For some local companies, the truth is sometimes far from it.
There is a Malaysian company that has been exporting paper stationery products such as exercise books, hard-cover books, and spiral- bound books (also known as case-bound stationery) to New Zealand for a number of years.
About three years ago, the largest stationery player in New Zealand filed a complaint of anti-dumping against the Malaysian entity. The NZ company virtually has a monopolistic position in its local market. The threat to local NZ suppliers or in this case a “monopolist” resulting in the loss of jobs was used as justification for the imposition of anti-dumping duties.
The case for anti-dumping is simply a numerical submission where the alleged export price is lower than the local prices. Allowances are supposed to be given for variations in substance or materials used, freight costs, finance costs, credit terms, and other related costs.
Another factor of contention is material injury to the local industry. In a competitive or free-market environment with many players of similar sizes, the trade impact can be seen across the board. In a monopolistic situation, price is not contingent on marginal cost but on marginal revenue. Where is the negative economic impact, if any? Does anti-dumping in this case improve net social welfare?
The irony is that the landed export price for Malaysian stationery could be higher than the export prices of suppliers from China and Indonesia. Will it be economically justifiable to call for anti-dumping protection for a “monopolist?” Where is the structural damage to NZ producers? Do Kiwi consumers have their say?
For certification of material injury, there has to be an upsurge in the exports with a corresponding sharp drop in local production. Who provides such numbers? Apparently, the aggrieved party or the complainant who stands to benefit most from the anti-dumping duties.

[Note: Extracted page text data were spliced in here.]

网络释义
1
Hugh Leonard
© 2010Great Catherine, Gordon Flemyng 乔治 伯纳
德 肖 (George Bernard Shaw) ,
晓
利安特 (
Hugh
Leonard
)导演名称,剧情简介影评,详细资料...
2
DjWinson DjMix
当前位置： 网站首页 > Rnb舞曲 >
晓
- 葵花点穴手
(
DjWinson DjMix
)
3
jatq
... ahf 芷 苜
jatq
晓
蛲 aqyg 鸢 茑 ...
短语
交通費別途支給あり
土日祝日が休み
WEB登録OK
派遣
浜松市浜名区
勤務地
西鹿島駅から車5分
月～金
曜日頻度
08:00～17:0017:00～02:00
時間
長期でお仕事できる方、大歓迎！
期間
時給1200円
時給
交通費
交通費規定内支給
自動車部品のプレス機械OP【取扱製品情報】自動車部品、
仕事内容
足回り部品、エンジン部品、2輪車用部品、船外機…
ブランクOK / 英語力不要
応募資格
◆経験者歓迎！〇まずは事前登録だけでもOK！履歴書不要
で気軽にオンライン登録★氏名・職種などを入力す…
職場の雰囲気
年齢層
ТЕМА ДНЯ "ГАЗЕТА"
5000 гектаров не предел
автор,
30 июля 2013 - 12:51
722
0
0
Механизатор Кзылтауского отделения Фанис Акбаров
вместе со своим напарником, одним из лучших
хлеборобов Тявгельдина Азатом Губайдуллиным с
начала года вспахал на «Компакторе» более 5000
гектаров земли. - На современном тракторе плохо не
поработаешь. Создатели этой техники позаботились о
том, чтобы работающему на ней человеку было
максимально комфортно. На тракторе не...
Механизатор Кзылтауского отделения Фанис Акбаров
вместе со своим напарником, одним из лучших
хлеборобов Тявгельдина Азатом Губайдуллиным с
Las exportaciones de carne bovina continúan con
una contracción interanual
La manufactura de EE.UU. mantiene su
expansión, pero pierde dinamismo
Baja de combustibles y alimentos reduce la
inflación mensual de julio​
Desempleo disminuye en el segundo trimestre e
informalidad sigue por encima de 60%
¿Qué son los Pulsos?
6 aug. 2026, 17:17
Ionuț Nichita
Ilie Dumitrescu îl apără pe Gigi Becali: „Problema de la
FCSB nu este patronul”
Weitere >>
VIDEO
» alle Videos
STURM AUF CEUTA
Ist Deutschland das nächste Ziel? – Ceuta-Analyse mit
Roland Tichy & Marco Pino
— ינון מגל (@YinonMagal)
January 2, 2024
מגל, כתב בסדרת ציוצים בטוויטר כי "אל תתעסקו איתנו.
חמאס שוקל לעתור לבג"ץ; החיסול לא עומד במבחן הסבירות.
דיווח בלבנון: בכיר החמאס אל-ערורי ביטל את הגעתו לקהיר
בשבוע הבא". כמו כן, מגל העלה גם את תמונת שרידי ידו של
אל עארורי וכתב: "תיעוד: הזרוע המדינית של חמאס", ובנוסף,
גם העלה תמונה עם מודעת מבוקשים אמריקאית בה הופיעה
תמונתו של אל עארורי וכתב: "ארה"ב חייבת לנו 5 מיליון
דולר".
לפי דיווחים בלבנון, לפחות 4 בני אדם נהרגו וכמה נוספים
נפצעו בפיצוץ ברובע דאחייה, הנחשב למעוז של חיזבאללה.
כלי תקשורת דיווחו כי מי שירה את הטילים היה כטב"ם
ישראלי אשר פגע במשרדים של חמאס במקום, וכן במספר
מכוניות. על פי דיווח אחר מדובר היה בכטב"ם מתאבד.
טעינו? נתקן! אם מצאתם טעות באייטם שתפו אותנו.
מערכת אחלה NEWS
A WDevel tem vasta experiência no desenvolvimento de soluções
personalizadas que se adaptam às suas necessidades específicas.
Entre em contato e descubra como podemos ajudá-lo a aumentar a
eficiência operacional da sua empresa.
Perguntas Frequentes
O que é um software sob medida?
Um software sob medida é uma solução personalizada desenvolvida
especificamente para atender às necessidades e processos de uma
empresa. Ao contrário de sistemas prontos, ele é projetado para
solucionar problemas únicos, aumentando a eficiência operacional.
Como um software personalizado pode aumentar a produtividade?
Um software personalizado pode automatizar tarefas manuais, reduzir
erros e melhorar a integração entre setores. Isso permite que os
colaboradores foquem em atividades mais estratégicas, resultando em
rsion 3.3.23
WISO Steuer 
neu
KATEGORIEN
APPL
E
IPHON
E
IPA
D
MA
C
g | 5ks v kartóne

The discretion for adjustments to compute Normal Value (FOB prices) lies with the investigating authorities from the complainant’s government. For local small and medium enterprises (SMEs) to defend themselves against the charge of anti-dumping is no meagre task, which involves significant resource and pecuniary commitment.
Based on simple numbers, the accused “dumper” is already put in a defensive position at the onset. Evidence to extrapolate Normal Value can be accepted or rejected at the discretion of the investigating auditors. Is there impartiality in the equation? Your guess is as good as mine.
At the end of the day, it may not be worthwhile for the Malaysian SMEs to defend the charge. The irony is that the exports of the alleged dumped Malaysian products into NZ are a tiny fraction of the exports from Indonesia or China. It doesn’t matter as the guiding principle is that the so-called Normal Value is higher than the Export Price.
Who suffers? The obvious impact will be on the NZ consumers and the affected Malaysian exporters. While it is heartening to see the proliferation of FTAs, the government should raise such cases where anti-dumping is deployed as a guise for protectionism. In such instances, the spirit of the FTA evaporates.